While Carnegie’s program constituted the largest individual investment in public libraries in American history, it was not without its critics. Some believed that former tycoon was trying to burnish his image after years of cutthroat business practices, and labor unions occasionally lobbied against his grants. “Carnegie ought to have distributed his money among his employees while he was making it,” a Detroit labor official named C.H. Johnson once quipped. Other towns rejected Carnegie’s charity out of personal pride. When he once offered to fund a new library in Louisville, Kentucky, the city’s Louisville Evening Post argued against accepting a donation from a wealthy benefactor. “Louisville is not a pauper city, and must not accept gifts from Princes not of her own people,” the article read. “Louisville is able and willing to maintain a library, but it will not build a monument to Mr. Carnegie.”

A Carnegie library in St. Joseph, Missouri. (Credit: Library of Congress)
A Carnegie library in St. Joseph, Missouri. (Credit: Library of Congress)

Several other towns balked at the cost of providing annual funding for their libraries, yet for every community that declined Carnegie’s money, many more accepted. During a period when books were often only available through subscription services, Carnegie’s grants led to an explosion of interest in free-to-all libraries, particularly in small towns in the Midwest. Indiana, for example, eventually received 156 Carnegie grants—more than any other state in the union.
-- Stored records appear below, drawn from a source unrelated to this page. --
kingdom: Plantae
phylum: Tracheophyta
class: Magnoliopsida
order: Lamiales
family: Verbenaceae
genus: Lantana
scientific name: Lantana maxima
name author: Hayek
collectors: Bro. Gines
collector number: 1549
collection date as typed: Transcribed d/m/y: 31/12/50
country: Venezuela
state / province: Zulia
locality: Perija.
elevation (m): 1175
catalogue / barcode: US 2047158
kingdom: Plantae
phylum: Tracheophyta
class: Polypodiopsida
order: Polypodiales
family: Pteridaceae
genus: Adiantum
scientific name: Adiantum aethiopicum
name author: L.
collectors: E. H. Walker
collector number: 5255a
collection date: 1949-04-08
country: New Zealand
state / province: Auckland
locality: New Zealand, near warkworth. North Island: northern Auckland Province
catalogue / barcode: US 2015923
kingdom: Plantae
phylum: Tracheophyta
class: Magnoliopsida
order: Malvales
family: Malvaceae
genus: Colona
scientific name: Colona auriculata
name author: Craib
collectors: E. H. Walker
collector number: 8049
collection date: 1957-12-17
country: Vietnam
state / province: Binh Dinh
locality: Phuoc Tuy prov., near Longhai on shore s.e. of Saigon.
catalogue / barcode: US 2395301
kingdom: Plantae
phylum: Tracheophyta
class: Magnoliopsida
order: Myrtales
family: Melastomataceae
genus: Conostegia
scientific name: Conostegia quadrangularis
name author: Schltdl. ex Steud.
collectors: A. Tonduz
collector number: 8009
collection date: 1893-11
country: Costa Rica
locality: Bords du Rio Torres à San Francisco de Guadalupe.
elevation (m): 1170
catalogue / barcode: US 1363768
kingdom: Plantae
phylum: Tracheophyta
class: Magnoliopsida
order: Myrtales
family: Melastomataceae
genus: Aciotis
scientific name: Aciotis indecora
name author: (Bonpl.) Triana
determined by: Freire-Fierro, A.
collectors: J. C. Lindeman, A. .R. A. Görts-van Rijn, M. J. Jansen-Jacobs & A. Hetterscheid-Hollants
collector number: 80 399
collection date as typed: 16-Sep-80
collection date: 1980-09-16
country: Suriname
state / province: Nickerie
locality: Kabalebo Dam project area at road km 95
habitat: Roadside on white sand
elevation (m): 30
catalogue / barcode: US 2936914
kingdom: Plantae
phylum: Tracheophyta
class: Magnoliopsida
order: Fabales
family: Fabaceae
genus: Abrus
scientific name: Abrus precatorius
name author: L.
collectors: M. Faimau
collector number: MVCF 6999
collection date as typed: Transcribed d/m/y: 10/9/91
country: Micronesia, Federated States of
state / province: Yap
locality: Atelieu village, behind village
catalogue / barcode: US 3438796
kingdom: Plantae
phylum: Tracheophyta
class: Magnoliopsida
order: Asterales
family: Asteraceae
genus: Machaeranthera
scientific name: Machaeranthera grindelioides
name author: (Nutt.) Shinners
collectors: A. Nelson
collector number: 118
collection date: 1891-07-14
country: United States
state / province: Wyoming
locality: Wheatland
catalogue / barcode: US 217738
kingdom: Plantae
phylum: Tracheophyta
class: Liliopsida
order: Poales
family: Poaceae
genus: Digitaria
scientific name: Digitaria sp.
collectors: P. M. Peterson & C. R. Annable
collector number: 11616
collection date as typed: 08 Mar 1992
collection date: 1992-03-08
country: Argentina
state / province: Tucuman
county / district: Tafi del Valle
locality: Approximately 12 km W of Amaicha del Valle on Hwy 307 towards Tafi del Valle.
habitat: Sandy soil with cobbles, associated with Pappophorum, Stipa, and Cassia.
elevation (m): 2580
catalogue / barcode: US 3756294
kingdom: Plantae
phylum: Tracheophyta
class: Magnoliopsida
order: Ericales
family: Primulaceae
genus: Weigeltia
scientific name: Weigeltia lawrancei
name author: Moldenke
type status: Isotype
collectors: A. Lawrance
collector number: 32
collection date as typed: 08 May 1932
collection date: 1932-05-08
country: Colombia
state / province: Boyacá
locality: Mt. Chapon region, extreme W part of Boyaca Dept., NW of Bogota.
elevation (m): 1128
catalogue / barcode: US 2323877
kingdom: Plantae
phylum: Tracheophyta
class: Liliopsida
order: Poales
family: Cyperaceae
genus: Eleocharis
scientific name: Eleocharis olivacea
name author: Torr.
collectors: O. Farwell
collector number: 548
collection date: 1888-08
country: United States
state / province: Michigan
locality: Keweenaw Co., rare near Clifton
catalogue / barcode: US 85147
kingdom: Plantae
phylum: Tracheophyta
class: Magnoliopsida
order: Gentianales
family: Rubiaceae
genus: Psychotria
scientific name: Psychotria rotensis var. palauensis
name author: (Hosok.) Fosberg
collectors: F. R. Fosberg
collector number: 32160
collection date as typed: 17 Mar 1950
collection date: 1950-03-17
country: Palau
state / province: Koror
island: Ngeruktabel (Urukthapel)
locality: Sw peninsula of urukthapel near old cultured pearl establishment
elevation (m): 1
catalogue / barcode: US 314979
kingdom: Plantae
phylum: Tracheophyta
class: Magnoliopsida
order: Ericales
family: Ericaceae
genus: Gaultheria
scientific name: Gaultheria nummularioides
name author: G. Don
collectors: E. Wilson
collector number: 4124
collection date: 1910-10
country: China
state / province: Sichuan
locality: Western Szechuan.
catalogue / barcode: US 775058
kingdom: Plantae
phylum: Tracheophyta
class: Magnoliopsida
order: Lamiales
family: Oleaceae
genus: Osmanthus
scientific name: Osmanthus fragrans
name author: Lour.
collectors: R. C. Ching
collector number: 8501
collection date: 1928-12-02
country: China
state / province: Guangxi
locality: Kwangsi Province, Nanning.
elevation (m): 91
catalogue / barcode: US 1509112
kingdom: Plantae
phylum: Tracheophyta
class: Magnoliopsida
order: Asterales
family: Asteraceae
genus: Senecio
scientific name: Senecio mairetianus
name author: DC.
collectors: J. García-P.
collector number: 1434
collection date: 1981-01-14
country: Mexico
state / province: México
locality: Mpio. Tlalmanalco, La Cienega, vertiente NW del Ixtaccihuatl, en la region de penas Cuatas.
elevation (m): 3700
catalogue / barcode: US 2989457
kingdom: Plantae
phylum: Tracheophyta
By the end of his life, Carnegie could claim to be the primary financier of nearly half of all the public libraries in the United States. A few hundred of the buildings have since been demolished or destroyed by fires, but most are still standing, and as many as half continue to operate as libraries. Some of the most notable examples include the Detroit Public Library and the Carnegie Library of Pittsburgh.

All told, Andrew Carnegie eventually gave away roughly 90 percent of his personal fortune during his lifetime. Some $60 million—the modern equivalent of around $1.5 billion—went solely to the construction of libraries. By the time he died in 1919, the former “Prince of Steel” and captain of industry had earned himself a new nickname: the “Patron Saint of Libraries.”